Keep in mind, though, that a higher offer is not always considered the most desirable. I can give you plenty of examples of sellers accepting slightly lower offers that are much more solid, rather than accepting a slightly higher offer that's much less certain. A lot of people who would be buying with an FHA loan are finding that their offers are being rejected in favor of people who can put 20% down. And the 20% down folks are sometimes losing out to people who are putting in all-cash offers. There are also a lot of contingencies that can weaken an offer--for example, if you were a seller which would you take: $350,000 all cash, or $375,000 contingent on the sale of a current home? Or if your home needed some repairs, which would you take: $350,000 in as-is condition, or $375,000 contingent not only on a home inspection but on the repairs being made?
As a practical matter, there probably are other ways the seller could get out of the current agreement if he/she really, really wanted to. But unless there's something highly attractive about your offer, the old saying about "A bird in the hand is worth two in the bush" applies.

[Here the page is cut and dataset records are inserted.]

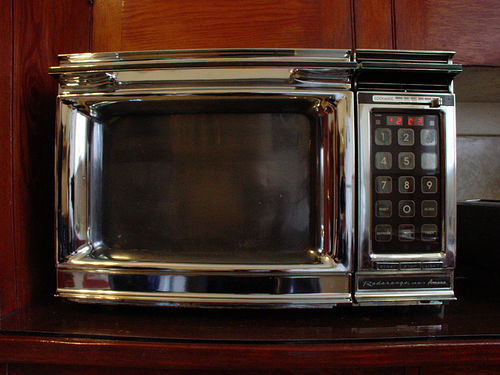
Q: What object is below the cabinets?
A: A microwave.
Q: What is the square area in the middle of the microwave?
A: A window.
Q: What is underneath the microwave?
A: A flat glass.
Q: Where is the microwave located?
A: Below the cabinet?.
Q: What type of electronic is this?
A: A microwave.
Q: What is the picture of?
A: A microwave oven.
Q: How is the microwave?
A: Metallic silver.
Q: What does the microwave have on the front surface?
A: A glass window.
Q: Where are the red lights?
A: On the control panel.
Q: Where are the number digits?
A: On the control panel.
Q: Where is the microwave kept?
A: On a shelf.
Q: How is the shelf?
A: A brown wooden shelf.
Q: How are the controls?
A: Digital.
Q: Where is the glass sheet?
A: On the shelf under the microwave.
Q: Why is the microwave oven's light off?
A: Not running.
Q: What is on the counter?
A: Silver microwave.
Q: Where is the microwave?
A: Countertop.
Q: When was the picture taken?
A: 12:02.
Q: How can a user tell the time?
A: LED display.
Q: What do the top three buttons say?
A: 1, 2, 3.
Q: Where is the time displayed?
A: Top right of microwave.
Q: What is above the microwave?
A: Wooden cabinets.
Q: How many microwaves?
A: 1.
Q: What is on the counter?
A: Microwave.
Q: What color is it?
A: Silver.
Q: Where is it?
A: On the counter.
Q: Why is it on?
A: To use.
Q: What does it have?
A: Buttons.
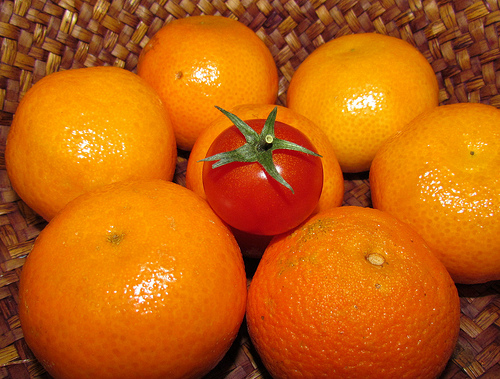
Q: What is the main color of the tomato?
A: Red.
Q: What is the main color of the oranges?
A: Orange.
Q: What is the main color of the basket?
A: Brown.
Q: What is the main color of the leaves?
A: Green.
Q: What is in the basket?
A: Fruit.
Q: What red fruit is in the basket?
A: Tomato.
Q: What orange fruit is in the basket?
A: Oranges.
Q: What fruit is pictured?
A: Oranges.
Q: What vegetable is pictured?
A: A tomato.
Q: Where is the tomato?
A: On top of the oranges.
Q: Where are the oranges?
A: In a basket.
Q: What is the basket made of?
A: Natural fibers.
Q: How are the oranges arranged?
A: In a circle.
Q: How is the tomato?
A: Ripe.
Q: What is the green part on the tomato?
A: Leaves.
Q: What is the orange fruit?
A: Oranges.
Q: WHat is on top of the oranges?
A: Tomato.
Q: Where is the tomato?
A: On the oranges.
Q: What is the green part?
A: Stem.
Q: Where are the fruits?
A: In a basket.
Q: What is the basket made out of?
A: Straw.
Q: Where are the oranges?
A: Beneath the tomato.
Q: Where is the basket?
A: Under the fruits.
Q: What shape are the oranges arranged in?
A: A circle.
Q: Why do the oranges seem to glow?
A: They are shiny.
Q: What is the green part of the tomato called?
A: Stem.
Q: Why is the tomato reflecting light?
A: It is shiny.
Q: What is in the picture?
A: Oranges and a tomato.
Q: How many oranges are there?
A: Seven.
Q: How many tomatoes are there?
A: One.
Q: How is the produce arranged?
A: In a circle.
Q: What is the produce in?
A: A basket.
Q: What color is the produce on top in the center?
A: Red.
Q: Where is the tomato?
A: On top of the oranges.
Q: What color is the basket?
A: Brown.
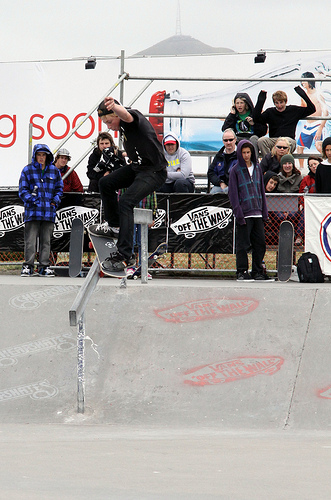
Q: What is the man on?
A: The man is on the skateboard.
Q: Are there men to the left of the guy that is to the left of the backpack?
A: Yes, there is a man to the left of the guy.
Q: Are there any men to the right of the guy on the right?
A: No, the man is to the left of the guy.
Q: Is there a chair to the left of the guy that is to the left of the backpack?
A: No, there is a man to the left of the guy.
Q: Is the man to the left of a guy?
A: Yes, the man is to the left of a guy.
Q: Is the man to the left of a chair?
A: No, the man is to the left of a guy.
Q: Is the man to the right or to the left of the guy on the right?
A: The man is to the left of the guy.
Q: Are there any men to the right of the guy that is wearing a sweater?
A: Yes, there is a man to the right of the guy.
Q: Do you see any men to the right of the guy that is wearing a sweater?
A: Yes, there is a man to the right of the guy.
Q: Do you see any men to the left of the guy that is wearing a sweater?
A: No, the man is to the right of the guy.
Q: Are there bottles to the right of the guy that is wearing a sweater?
A: No, there is a man to the right of the guy.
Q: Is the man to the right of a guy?
A: Yes, the man is to the right of a guy.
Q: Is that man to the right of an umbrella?
A: No, the man is to the right of a guy.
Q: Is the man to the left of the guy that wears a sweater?
A: No, the man is to the right of the guy.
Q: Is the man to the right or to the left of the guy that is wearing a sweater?
A: The man is to the right of the guy.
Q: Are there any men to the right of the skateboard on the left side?
A: Yes, there is a man to the right of the skateboard.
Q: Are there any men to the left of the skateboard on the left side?
A: No, the man is to the right of the skateboard.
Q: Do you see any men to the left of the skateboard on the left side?
A: No, the man is to the right of the skateboard.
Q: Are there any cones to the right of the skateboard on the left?
A: No, there is a man to the right of the skateboard.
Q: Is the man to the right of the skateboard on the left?
A: Yes, the man is to the right of the skateboard.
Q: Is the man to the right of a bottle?
A: No, the man is to the right of the skateboard.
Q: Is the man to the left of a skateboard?
A: No, the man is to the right of a skateboard.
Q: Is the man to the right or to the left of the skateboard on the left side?
A: The man is to the right of the skateboard.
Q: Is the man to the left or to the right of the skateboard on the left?
A: The man is to the right of the skateboard.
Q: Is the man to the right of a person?
A: No, the man is to the left of a person.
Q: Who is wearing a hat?
A: The man is wearing a hat.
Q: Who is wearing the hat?
A: The man is wearing a hat.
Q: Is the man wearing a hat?
A: Yes, the man is wearing a hat.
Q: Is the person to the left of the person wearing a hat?
A: Yes, the man is wearing a hat.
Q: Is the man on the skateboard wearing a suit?
A: No, the man is wearing a hat.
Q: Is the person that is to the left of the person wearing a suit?
A: No, the man is wearing a hat.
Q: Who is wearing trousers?
A: The man is wearing trousers.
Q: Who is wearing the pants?
A: The man is wearing trousers.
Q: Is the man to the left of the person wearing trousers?
A: Yes, the man is wearing trousers.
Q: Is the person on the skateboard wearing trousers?
A: Yes, the man is wearing trousers.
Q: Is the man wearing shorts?
A: No, the man is wearing trousers.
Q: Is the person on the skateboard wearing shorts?
A: No, the man is wearing trousers.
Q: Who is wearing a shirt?
A: The man is wearing a shirt.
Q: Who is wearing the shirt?
A: The man is wearing a shirt.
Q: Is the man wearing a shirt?
A: Yes, the man is wearing a shirt.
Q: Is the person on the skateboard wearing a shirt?
A: Yes, the man is wearing a shirt.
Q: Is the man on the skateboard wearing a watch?
A: No, the man is wearing a shirt.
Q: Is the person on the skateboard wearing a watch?
A: No, the man is wearing a shirt.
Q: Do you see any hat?
A: Yes, there is a hat.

As others have said (and I said in my previous post to your previous question), the highest amount of money does not always win the contract. It is a total package of financing, terms, contingencies, and timing.
Best wishes to you.
You want to go ahead and make sure your financing is as ready as it can be - try to shorten that 21 days. Ask for permission to have your bank appraiser go before you are in 1st position. (Ask sellers agent, and double check with your lender that lender will allow this). Sure, you will pay for an appraisal you might not actually be able to use, but it sure would make your offer more compelling to the seller, don't you agree?
Also, have you done your home inspection yet? If not, consider spending that money now, and doing it, and waiving that contingency too.
The bottom line is the bottom line, is it not? Spending a little now to improve your offer might be the reason you get the house.
If you're only medium-hot on gaining this property your strategy might not be so proactive. Maybe instead of doing both the appraisal and inspection costs, you just do the inspection cost now.
Talk with your agent, and see what his/her advice to you is.